## GOAL
Reproduce the lines of the listing below verbatim, from the line with "pose: elev=226.4 azim=174.9" through the line with "Dot at: (206, 181)", including both of those lines.
[MATERIAL start]
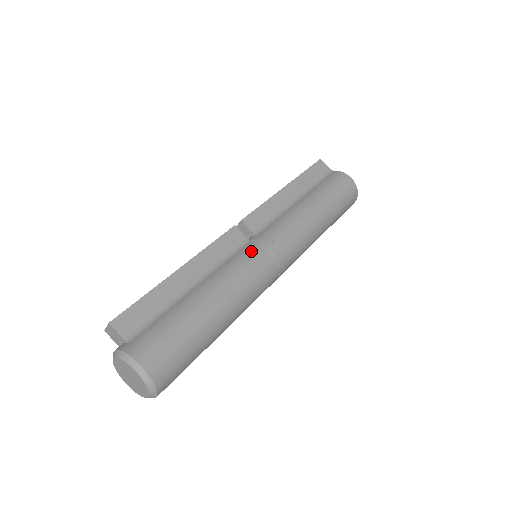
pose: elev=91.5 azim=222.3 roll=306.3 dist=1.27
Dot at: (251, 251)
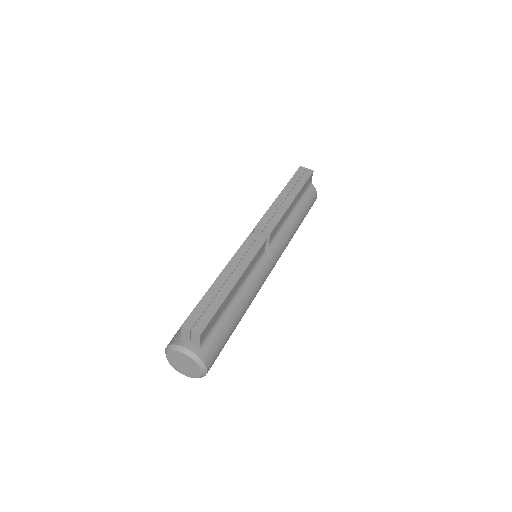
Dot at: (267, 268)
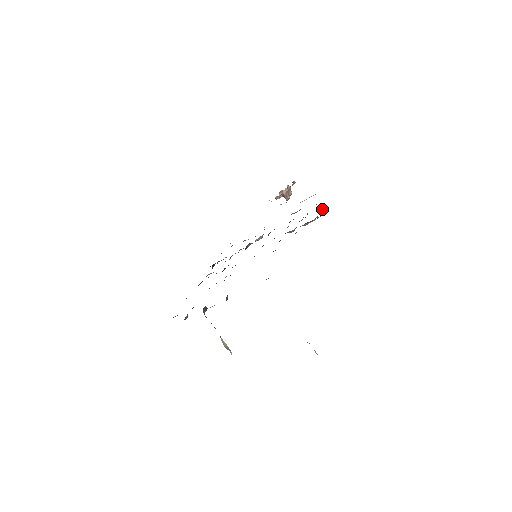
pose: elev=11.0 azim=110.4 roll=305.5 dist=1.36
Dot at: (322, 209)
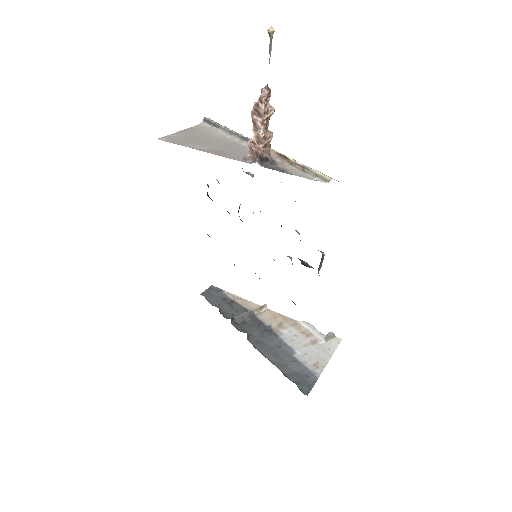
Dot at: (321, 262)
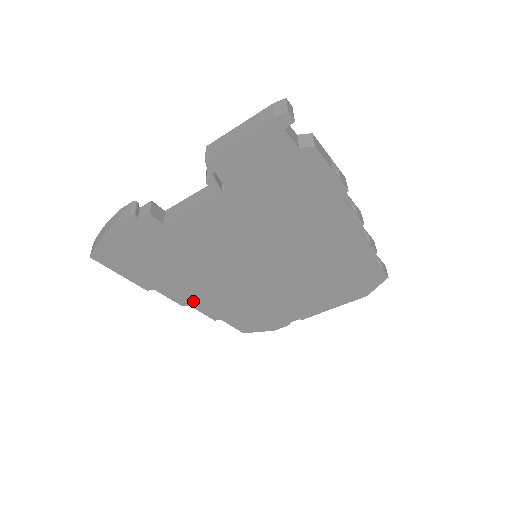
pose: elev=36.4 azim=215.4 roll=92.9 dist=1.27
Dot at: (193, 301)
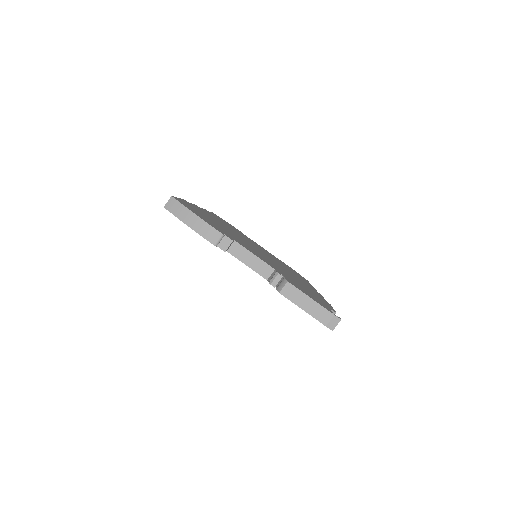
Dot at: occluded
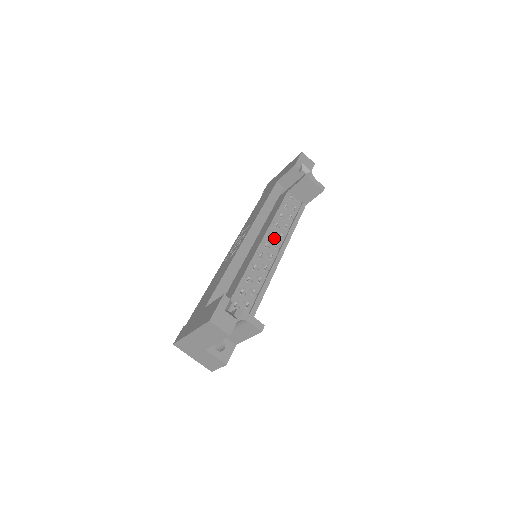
[MATERIAL end]
[MATERIAL start]
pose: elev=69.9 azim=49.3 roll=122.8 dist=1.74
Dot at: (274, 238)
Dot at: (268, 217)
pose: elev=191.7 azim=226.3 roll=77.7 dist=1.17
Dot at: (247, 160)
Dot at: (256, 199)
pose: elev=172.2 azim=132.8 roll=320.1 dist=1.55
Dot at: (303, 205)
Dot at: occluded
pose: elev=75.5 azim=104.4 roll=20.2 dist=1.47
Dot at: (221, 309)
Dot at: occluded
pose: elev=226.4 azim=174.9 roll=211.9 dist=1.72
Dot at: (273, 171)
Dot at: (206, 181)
[MATERIAL end]
[MATERIAL start]
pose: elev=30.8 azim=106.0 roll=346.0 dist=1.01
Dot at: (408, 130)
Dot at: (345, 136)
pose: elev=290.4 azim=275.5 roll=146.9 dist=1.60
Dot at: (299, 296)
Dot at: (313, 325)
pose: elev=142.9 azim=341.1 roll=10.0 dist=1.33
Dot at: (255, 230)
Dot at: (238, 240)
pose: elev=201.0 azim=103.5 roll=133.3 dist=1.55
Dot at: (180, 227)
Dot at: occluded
[MATERIAL end]
## FINAL ANSWER
pose: elev=226.4 azim=174.9 roll=211.9 dist=1.72
Dot at: (273, 171)
Dot at: (206, 181)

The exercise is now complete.